A few people have written to me asking about different things that can be done to protect information in the systems. The fact is that companies are indeed thirsty for every single bit of information they can get their hands on, whether they have a use for it now or not. The thought is that it may be helpful/useful later as different reporting and analytics pieces come online.
There are some very clear things that we can start spearheading though.
I take some inspiration from the fact that you have all sorts of different storage classes available in the cloud. Please bear with me, even if you’re not using a cloud provider – the provider isn’t important, but perhaps the idea will help. With these different storage classes available, you can determine what types of access you need. Immediate, infrequent, delayed, even significantly delayed.
I think this is a powerful model we could easily (!) apply to the data we’re all tasked with managing. With these storage models, the idea is that you’d store the information in the “immediate” “zone” while you’re actively using it. Then, as the information ages (the files, objects, whatever) you move them down the tree into the other areas, probably eventually deleting it as it ages out of usefulness.
I think it’s important that we start approaching our own information stores this same way. But we have some interesting tools to apply. If you think about the data in our systems, we need to start thinking about aging out data elements that are no longer “active.” Some ideas:
Use views to control access to “current” information – this lets you decide what information is seen, who sees it, etc. You can modify the views to support what information is returned, etc. This is pretty typical of most systems today – same operation.
As information ages into the next phase, mask information. Keep the last 4 of the credit card number, mask the rest if you have to have it to look up for warranty, etc. You can even apply the mask in the database tables (rather than just the queries) and update columns, protecting the information in a big way that in reality, you’ll likely never HAVE to have. You have other ways of getting it (like asking the customer for the last 4 and then moving from there).
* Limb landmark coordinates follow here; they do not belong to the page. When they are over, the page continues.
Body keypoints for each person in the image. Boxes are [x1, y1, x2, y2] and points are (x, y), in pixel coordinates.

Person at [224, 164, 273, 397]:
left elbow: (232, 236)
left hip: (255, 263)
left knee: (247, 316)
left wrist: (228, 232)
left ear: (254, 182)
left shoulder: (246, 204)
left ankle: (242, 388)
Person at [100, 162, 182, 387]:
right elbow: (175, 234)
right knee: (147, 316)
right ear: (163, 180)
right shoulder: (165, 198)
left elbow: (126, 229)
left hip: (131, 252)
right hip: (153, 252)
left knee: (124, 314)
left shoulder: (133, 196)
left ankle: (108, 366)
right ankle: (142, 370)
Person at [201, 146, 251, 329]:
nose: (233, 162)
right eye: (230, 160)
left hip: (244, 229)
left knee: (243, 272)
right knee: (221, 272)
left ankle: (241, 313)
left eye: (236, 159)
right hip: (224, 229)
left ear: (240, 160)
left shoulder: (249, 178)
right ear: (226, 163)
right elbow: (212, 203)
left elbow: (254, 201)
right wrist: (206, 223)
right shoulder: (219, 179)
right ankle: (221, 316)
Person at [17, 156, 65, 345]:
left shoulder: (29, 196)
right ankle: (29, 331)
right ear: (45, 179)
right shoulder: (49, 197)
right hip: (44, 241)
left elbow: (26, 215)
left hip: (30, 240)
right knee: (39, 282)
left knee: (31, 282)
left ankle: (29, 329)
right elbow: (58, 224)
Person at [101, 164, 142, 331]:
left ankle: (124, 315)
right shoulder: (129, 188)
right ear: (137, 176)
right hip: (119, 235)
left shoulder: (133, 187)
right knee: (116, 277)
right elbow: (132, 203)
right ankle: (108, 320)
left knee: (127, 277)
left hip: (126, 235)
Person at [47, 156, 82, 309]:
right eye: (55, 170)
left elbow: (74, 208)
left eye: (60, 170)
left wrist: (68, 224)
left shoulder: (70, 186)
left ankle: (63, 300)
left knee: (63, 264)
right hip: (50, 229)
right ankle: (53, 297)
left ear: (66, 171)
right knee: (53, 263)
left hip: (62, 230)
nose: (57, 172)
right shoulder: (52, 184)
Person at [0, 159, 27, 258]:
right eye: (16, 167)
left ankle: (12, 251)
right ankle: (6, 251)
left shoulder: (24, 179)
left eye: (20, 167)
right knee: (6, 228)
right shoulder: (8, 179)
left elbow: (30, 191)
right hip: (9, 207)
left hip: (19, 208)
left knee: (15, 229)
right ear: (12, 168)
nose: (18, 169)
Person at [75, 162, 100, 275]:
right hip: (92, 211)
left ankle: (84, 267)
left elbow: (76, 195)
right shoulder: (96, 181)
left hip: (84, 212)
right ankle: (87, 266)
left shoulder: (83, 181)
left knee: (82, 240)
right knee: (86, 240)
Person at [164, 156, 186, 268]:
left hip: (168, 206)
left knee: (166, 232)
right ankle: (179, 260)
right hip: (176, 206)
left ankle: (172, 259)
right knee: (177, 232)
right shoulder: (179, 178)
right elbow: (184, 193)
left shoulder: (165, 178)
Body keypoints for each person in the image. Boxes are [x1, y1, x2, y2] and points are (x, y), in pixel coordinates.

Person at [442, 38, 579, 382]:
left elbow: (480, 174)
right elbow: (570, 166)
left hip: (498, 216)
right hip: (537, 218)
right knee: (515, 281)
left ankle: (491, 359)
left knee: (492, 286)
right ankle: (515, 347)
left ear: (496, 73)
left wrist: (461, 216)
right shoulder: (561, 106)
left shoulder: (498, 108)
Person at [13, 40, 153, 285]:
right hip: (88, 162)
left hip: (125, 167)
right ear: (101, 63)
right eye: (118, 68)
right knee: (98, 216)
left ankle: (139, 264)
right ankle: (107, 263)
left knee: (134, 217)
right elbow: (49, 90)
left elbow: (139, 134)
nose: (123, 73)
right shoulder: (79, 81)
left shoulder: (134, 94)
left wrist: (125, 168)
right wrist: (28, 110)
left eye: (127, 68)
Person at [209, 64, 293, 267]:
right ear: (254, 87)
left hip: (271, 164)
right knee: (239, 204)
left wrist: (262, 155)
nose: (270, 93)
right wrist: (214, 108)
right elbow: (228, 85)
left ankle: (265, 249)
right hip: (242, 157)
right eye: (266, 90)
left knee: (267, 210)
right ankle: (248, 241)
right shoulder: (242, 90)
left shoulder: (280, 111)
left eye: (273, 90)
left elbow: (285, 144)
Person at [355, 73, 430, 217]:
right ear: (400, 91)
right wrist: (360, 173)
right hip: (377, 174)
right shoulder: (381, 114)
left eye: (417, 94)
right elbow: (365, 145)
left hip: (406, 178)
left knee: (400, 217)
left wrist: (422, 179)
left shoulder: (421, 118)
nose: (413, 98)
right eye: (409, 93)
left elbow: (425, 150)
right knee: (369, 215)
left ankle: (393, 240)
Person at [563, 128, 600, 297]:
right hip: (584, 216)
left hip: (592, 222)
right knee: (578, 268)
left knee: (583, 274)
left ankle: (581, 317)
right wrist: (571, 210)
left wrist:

Masking is a feature of SQL Server (read more here) that you can apply and take a big bite out of the liability in your database, while still providing great reporting. Still need to know the sales by region or whatever? Great. Keep “State” and keep “ZipCode” but get rid of the specific address or other information that is really not of as much use. (You’ll have to tailor to what’s important of course).
As information ages yet again into the next phase, REMOVE column content that is now meaningless. Get it out of the database. Clean the tables so they can be used for statistical review (how many orders in Arizona) but really, the detail will be much less important. As soon as you can say it’s not important or helpful, get rid of it. This is a scary thing to do (“But what if we need it later”) the reality is you won’t. You know when information is no longer valid. You can create new views that show aggregate and summarized information that keeps the utility of the information but removes the specifics. Move summaries into a data warehouse.
If you apply the same archival progression to your data, you won’t impair the usefulness, you will decrease the risk to your customers, your company, and you will do those whose information you’re storing a big favor. Along the way, you make your systems and information less tasty to nefarious types and increase the security and lower the liability of the information you are keeping. All of this can be automated based on usage dates and the models of your business and how it really uses information.
In short, you’ll be a hero.